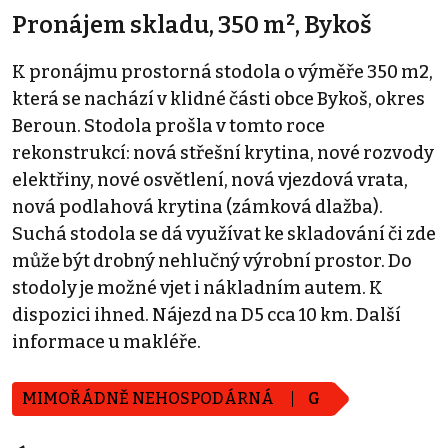
Pronájem skladu, 350 m², Bykoš
K pronájmu prostorná stodola o výměře 350 m2,
která se nachází v klidné části obce Bykoš, okres
Beroun. Stodola prošla v tomto roce
rekonstrukcí: nová střešní krytina, nové rozvody
elektřiny, nové osvětlení, nová vjezdová vrata,
nová podlahová krytina (zámková dlažba).
Suchá stodola se dá využívat ke skladování či zde
může být drobný nehlučný výrobní prostor. Do
stodoly je možné vjet i nákladním autem. K
dispozici ihned. Nájezd na D5 cca 10 km. Další
informace u makléře.
MIMOŘÁDNĚ NEHOSPODÁRNÁ
G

§ DIRECTIVE: Arrange every line of text in the rows above as a numbered list, skipping any blank lines. Leave the pictures out.

§ TASK RESPONSE:
1. Pronájem skladu, 350 m², Bykoš
2. K pronájmu prostorná stodola o výměře 350 m2,
3. která se nachází v klidné části obce Bykoš, okres
4. Beroun. Stodola prošla v tomto roce
5. rekonstrukcí: nová střešní krytina, nové rozvody
6. elektřiny, nové osvětlení, nová vjezdová vrata,
7. nová podlahová krytina (zámková dlažba).
8. Suchá stodola se dá využívat ke skladování či zde
9. může být drobný nehlučný výrobní prostor. Do
10. stodoly je možné vjet i nákladním autem. K
11. dispozici ihned. Nájezd na D5 cca 10 km. Další
12. informace u makléře.
13. MIMOŘÁDNĚ NEHOSPODÁRNÁ
14. G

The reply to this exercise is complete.